Top of Text under study

Question

1. What is the rationale for making the bankruptcy discharge of student loans very difficult? 2....

1. What is the rationale for making the bankruptcy discharge of student loans very difficult?

2. Petitioner argued that she should be able to use a postdischarge event (the auto accident) as a basis for establishing that she could not maintain a “minimal” standard of living, and thus she should get a retroactive discharge of her student loans. What benefit is there to her if she could successfully make the argument, given that she could—as the court noted—file for Chapter 13?

Bottom of Text under study
Top of Data excerpt

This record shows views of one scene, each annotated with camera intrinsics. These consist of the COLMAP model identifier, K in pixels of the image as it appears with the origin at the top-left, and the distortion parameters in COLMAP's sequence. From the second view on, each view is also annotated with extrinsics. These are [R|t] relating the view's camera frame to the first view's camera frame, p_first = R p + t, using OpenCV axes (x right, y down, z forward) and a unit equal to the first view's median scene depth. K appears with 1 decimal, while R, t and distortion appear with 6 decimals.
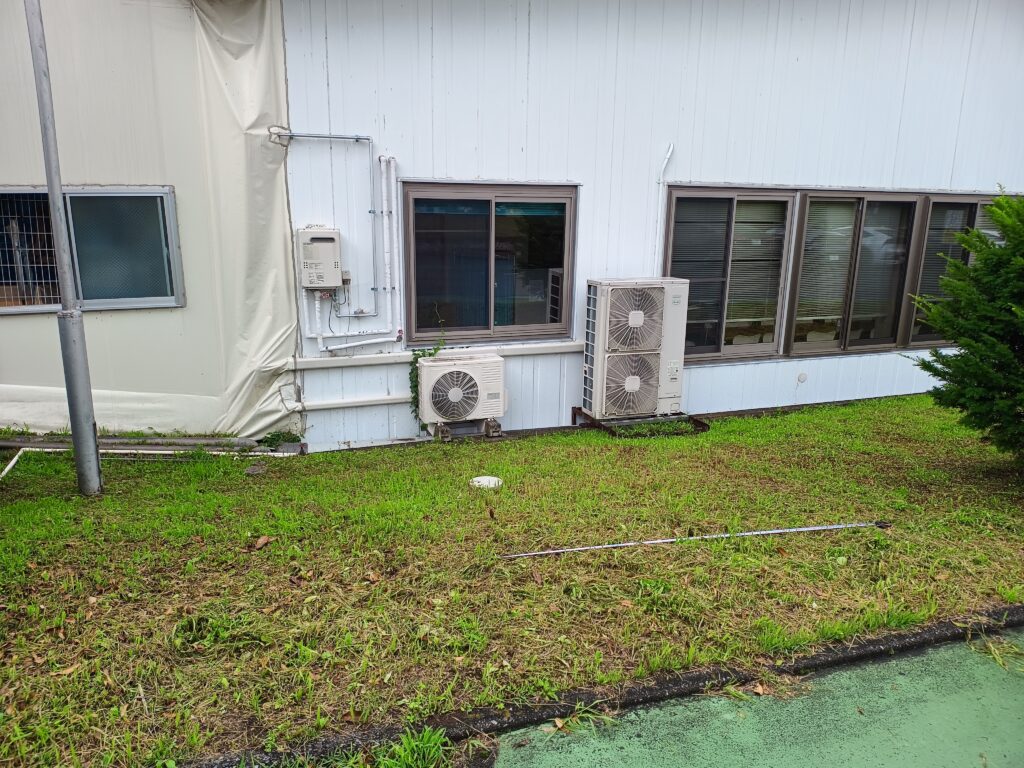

Bottom of Data excerpt

### Exercise directions
Continue the text on bankruptcy discharge of student loans from where it stops.

### Answer box
3. The court cites the Coleman case. That was a Chapter 13 proceeding. Here were the facts: Debtor had not yet completed her payments under her five-year repayment plan, and no discharge order had yet been entered; one year into the plan, she was laid off work. She had been trying to repay her student loans for several years, and she claimed she would suffer hardship in committing to the five-year repayment plan without any guarantee that her student loan obligations would be discharged, since she was required to commit all of her disposable income to payments under the plan and would likely be forced to pursue undue hardship issue pro se upon completion of the plan.” In Coleman,the court held that Debtor could, postfiling but predischarge—one year into the five-year plan—bring up the hardship issue. Now, in the case here, after the auto accident, the petitioner “subsists” on Social Security disability payments, and she has almost $150,000 in debt, yet the court prohibited her from claiming a hardship discharge of student loans. Does this result really make sense? Is the court’s concern that allowing this postdischarge relief would mean “that a bankruptcy discharge is a perpetual license to discharge student loans based on events that occur years after the bankruptcy discharge is granted” well founded? Suppose it is scheduled to take thirty years to pay off student loans; in year 4, the student-borrower, now Debtor, declares Chapter 7 bankruptcy, student loans not being discharged; in year 6, the person is rendered disabled. What public policy is offended if the person is allowed to “reopen” the bankruptcy and use the postbankruptcy event as a basis for claiming a hardship discharge of student loans?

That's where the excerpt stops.